The way I see it, I really must be doing something right, because so many things are going wrong. It's been an interesting moving experience so far. Saturday was moving day and the people who showed up to help me were the three most important men in my life (and also my brother's girlfriend). Nobody else, just them. So Thursday night, I got practically zero sleep, which meant that I was completely unproductive on Friday and did not really get much done in the way of packing. All of the books and other items that had been packed earlier were already moved on Friday, but Saturday was a fiasco. Without my mom's skill at organizing and directing, very little of what needed to get done actually wound up getting done. I am overwhelmed and feeling like everything is not going to get done. I keep saying that I wish that I could just burn everything in my old apartment so that I don't have to deal with it. Obviously I don't really mean it, but I feel lost and I don't know what to do with all of the random piles of stuff that I managed to accumulate and that I never dealt with.

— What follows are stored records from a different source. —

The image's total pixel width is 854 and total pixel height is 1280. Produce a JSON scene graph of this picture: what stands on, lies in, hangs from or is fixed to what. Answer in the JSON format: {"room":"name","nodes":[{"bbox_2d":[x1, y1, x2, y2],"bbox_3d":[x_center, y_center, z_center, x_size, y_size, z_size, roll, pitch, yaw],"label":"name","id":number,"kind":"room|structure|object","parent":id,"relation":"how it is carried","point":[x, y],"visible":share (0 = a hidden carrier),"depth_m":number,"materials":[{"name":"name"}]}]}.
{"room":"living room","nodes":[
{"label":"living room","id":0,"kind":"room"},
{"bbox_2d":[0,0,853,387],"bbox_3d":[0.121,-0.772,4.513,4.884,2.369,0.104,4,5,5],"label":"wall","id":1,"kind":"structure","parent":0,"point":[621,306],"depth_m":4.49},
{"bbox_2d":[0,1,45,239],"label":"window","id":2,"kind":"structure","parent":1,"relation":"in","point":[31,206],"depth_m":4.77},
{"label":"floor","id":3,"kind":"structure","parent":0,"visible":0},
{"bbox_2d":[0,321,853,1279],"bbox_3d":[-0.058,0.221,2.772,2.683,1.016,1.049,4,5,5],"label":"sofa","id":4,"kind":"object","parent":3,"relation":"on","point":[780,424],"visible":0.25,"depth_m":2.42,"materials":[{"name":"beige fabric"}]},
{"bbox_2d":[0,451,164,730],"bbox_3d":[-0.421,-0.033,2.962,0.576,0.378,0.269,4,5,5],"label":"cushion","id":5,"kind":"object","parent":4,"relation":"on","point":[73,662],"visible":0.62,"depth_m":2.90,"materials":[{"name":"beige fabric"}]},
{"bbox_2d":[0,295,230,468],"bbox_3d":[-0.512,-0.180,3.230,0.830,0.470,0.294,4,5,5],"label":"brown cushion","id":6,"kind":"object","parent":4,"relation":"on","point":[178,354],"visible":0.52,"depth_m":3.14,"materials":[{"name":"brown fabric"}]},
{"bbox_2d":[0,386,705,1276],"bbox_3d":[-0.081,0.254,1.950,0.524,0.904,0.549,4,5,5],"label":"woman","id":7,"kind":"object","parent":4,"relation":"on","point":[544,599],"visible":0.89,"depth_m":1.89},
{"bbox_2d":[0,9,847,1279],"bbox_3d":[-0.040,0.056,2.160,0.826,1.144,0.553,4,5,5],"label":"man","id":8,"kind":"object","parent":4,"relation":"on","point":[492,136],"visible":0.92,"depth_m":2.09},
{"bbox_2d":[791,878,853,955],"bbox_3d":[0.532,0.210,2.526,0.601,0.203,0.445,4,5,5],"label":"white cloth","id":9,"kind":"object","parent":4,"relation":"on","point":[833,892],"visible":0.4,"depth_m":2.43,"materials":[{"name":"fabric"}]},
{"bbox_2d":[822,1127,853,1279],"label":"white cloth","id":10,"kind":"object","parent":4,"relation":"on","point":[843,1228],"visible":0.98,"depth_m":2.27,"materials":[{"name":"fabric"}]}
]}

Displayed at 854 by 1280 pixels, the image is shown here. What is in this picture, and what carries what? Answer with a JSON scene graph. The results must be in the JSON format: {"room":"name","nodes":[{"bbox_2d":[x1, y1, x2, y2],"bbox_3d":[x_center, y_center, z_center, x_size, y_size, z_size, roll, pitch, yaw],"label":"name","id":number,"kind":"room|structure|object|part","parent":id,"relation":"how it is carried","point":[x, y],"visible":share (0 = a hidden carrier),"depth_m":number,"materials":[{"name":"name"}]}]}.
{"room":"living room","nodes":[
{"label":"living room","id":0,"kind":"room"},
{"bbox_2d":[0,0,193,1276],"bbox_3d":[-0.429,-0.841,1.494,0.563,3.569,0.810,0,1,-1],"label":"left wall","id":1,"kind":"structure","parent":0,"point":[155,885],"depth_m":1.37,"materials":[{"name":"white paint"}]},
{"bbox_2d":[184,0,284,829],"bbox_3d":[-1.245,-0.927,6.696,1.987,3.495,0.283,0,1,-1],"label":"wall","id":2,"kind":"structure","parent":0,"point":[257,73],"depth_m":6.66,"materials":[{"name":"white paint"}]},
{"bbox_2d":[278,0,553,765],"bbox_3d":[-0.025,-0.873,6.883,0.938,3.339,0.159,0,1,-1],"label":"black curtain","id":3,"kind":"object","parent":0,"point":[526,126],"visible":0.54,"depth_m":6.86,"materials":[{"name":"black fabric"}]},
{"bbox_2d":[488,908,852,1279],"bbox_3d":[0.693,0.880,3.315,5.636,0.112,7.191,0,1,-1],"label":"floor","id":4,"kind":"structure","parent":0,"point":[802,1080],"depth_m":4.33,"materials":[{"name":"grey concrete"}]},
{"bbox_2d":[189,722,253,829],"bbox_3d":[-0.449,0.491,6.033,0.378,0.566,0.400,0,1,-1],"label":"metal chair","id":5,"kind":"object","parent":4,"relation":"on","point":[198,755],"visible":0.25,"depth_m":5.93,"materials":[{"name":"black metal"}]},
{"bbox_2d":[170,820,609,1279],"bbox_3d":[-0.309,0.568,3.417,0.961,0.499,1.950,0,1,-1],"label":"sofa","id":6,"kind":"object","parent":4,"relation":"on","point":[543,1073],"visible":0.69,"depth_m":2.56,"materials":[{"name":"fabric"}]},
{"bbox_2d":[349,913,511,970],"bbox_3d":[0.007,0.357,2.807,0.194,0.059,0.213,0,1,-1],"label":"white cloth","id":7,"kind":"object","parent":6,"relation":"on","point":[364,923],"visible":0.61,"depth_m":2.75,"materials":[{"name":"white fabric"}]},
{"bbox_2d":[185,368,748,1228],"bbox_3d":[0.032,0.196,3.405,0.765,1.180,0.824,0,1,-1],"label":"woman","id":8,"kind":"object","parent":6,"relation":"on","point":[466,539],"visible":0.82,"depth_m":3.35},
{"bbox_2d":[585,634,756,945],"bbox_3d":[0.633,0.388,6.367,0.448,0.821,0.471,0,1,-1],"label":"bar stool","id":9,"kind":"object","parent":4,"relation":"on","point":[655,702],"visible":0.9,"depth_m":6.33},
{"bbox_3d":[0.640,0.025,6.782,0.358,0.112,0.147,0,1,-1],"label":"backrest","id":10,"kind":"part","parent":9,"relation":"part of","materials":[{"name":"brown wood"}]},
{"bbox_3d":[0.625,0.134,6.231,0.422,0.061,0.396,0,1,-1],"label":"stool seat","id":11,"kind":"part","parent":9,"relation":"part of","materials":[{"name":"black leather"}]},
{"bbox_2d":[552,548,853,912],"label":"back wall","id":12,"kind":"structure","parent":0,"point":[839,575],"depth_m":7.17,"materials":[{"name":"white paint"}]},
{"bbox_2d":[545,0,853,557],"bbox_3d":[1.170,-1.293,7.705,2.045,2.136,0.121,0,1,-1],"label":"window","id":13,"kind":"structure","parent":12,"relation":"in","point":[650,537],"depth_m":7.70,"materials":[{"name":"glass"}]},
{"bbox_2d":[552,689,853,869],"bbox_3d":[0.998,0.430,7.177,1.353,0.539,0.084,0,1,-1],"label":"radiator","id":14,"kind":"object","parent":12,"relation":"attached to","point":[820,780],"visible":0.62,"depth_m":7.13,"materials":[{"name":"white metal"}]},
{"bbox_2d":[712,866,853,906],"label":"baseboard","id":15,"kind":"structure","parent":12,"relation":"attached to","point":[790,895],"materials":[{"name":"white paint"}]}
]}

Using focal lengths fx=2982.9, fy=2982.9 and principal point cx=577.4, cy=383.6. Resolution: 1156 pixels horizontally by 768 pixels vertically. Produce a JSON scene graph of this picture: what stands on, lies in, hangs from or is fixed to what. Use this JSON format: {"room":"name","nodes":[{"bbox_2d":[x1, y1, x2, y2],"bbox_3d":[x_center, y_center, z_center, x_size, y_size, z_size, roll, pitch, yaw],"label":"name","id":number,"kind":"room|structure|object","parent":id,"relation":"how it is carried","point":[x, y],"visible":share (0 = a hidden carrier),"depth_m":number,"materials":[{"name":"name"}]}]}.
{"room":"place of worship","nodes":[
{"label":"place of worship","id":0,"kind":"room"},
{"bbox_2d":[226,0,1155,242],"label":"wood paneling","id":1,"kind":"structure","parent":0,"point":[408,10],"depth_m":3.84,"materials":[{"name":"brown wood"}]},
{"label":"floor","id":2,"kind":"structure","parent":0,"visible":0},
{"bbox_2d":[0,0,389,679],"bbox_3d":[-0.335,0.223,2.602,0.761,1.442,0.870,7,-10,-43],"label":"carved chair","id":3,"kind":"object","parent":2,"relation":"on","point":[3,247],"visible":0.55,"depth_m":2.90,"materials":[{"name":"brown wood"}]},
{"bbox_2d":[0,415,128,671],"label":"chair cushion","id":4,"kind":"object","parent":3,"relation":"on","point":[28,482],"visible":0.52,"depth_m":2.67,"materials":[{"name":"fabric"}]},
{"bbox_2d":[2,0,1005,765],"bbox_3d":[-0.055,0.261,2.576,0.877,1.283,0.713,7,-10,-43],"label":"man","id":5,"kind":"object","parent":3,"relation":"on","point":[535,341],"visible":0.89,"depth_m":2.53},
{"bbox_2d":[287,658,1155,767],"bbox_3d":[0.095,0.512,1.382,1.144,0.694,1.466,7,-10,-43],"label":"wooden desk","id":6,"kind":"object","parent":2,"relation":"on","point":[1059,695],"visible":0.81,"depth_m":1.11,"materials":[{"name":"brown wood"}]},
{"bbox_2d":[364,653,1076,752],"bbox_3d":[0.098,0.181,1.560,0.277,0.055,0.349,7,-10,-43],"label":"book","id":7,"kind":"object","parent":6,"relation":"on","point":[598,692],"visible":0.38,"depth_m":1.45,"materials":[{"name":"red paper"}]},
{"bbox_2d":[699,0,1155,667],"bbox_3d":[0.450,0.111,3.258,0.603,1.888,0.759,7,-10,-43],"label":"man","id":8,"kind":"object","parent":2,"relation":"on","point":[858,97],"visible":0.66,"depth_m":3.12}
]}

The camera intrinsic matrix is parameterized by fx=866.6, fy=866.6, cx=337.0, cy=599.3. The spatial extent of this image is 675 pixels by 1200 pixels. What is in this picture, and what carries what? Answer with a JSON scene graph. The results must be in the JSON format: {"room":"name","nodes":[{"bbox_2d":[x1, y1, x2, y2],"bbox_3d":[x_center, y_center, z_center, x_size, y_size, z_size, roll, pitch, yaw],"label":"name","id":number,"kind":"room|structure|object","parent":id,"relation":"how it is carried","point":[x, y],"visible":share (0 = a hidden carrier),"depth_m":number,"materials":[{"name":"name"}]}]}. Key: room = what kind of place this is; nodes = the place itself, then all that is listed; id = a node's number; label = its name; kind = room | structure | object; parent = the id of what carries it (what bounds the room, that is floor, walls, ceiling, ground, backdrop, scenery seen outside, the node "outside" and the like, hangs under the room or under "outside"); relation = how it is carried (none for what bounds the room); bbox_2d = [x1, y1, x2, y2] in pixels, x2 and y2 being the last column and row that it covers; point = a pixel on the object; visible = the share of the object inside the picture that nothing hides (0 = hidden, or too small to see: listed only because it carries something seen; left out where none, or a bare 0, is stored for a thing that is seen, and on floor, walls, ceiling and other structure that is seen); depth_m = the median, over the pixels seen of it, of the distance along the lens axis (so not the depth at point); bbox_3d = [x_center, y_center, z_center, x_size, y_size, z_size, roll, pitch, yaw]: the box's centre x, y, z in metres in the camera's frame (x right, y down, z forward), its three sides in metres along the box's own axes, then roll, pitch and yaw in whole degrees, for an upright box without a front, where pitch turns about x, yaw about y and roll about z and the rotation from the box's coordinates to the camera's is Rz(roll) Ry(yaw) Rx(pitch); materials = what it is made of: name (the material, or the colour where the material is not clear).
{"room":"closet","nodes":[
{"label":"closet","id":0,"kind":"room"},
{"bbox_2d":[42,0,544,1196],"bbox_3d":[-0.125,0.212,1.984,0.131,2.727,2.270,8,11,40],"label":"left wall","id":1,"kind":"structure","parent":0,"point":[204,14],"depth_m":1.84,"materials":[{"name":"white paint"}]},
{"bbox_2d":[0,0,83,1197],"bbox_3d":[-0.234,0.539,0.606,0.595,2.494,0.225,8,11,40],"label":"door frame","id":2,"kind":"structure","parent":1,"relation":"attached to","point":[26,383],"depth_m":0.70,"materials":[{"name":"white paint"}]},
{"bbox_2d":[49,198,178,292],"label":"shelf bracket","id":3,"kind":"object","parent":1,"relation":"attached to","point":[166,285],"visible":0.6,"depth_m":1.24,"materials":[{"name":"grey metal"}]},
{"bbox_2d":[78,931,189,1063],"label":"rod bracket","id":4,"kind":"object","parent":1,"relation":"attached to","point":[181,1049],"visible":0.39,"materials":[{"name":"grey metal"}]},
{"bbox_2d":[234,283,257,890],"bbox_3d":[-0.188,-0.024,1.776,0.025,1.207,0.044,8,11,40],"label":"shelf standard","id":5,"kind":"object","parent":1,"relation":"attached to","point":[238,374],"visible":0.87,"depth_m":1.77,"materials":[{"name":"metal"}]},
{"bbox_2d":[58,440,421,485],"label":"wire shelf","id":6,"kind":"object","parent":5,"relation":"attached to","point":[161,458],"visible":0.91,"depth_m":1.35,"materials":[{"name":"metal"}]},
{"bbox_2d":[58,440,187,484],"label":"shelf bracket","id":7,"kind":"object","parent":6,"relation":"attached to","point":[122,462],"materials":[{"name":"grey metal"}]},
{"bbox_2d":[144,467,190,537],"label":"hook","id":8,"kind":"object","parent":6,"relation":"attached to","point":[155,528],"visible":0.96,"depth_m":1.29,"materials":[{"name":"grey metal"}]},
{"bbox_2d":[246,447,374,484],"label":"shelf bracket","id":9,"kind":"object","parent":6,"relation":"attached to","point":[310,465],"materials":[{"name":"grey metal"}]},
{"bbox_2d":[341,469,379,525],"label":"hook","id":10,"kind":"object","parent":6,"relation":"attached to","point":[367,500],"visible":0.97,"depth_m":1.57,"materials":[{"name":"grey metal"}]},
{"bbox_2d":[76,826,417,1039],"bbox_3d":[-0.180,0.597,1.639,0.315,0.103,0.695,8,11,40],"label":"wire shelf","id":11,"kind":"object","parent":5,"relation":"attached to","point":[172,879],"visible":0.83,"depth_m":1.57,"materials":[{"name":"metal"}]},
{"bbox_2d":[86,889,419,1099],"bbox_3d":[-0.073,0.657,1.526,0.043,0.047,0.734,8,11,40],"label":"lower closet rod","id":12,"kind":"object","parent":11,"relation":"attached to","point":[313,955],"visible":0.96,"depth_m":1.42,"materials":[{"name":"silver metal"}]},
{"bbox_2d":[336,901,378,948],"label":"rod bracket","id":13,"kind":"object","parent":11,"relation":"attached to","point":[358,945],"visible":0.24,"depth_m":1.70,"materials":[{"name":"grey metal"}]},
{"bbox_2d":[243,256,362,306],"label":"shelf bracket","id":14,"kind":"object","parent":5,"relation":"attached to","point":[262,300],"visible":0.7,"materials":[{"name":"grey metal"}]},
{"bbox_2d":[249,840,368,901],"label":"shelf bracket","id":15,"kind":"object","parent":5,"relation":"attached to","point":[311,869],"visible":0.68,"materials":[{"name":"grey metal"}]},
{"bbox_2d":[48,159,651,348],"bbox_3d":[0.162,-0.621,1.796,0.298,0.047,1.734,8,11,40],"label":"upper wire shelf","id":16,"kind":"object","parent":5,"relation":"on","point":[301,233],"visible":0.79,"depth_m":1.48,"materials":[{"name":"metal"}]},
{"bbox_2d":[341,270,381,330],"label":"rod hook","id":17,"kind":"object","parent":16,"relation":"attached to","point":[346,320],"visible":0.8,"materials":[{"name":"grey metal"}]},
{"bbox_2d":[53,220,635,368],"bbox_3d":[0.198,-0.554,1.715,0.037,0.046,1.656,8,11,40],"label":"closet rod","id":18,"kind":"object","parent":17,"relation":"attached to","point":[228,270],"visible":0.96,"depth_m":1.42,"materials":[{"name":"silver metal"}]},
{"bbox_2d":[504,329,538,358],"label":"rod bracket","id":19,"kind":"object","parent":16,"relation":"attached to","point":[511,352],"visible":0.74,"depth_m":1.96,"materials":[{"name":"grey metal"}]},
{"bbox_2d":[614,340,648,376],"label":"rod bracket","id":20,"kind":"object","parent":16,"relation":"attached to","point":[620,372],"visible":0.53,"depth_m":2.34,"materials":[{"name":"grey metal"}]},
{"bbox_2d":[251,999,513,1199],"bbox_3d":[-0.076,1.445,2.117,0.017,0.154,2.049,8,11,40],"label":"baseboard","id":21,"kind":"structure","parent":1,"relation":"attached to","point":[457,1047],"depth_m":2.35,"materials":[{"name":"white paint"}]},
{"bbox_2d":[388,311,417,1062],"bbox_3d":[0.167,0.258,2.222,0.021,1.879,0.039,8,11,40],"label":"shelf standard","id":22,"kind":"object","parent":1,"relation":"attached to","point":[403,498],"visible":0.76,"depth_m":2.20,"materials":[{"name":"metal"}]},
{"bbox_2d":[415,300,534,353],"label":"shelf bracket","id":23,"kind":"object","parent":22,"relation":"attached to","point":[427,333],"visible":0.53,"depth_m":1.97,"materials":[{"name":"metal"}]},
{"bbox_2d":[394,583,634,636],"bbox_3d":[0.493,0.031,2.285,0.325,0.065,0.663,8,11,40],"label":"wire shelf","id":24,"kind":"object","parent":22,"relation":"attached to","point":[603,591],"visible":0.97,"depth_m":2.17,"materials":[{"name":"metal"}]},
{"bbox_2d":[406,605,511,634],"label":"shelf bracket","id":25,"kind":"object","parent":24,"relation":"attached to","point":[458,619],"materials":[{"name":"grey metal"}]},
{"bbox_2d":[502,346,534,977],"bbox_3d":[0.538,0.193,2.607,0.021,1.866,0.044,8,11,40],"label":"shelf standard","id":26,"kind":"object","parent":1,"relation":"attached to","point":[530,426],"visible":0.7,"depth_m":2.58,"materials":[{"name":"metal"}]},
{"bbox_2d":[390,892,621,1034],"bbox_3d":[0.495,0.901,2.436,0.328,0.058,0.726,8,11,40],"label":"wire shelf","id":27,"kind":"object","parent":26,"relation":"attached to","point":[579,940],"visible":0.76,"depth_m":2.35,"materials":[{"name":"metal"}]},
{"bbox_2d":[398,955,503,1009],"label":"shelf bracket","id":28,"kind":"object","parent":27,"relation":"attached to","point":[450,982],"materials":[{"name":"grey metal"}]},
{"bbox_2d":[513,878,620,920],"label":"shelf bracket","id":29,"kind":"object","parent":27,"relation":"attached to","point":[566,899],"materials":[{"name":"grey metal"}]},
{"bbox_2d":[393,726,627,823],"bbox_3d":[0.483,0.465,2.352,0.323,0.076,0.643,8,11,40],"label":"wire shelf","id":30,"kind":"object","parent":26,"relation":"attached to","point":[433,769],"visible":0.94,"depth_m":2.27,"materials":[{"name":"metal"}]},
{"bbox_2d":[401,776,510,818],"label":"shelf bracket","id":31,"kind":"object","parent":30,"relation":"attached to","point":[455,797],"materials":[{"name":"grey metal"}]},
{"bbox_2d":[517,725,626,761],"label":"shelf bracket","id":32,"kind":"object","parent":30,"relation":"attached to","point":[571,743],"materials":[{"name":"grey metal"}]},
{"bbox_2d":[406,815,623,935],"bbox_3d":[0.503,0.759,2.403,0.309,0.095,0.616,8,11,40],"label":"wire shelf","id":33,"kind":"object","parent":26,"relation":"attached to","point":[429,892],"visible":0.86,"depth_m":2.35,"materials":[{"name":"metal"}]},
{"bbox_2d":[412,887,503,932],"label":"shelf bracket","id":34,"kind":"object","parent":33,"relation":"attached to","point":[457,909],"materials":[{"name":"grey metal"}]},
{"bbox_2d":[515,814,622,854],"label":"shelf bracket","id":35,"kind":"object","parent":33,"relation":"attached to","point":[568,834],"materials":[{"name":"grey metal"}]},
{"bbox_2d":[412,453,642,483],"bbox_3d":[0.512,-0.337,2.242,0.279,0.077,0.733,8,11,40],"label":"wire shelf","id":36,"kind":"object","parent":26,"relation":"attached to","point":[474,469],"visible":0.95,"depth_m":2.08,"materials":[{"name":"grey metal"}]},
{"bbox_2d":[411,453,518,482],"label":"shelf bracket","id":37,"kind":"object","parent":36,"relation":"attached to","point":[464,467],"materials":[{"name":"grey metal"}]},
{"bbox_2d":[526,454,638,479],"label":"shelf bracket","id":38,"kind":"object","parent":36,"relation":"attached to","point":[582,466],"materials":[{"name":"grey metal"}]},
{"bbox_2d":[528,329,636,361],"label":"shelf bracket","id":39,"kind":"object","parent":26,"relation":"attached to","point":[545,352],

The funny thing is, that this is a great analogy for our relationships with God. As we look to move forward- to be changed, to have a new beginning- we expect things to be easy. We expect the change to happen right away - we expect to make the decision to make a new start and to have the junk from our pasts to completely disappear. But that's not how it works. Just because we choose a new life, a new beginning, does not mean that the problems of the past are gone. We still have to deal with all of the garbage that we've let build up, the difference is that with God we are better equipped to deal with it.
The message from church on Sunday keeps running through my head - there is one particular thing that stood out to me, and it was the point that we are completely willing to trust God with our live and our salvation, which is a huge thing, and yet we aren't willing to trust Him with the little things in our lives, the mundane things that make up our day to day. I'm trying to remind myself to trust Him with the little things rather than freaking out over how little time I have left to get finished cleaning out my old apartment. I'm having a really hard time with that, especially after today. I was going to skip Weight Watchers so that my dad and I would have more time to get things done (since my dad is the one person that I can ALWAYS depend on) and when I went to leave work, my car would not start. The battery was dead. Worse, the battery is located in a funky place, so the tire had to come off so that it could be replaced. So instead of working on getting the junk at my old apartment cleaned up, my dad and I ended up at Pep Boys getting my battery fixed. So now I have even less time to get things done. And I'm still as inept at this as I always was. On the positive, only 23 more days left until vacation
1 comment:
Funny but true, you really know who your closest most loyal friends and family are when you go to move. Sounds like it was a busy, hard day leaving behind the old place.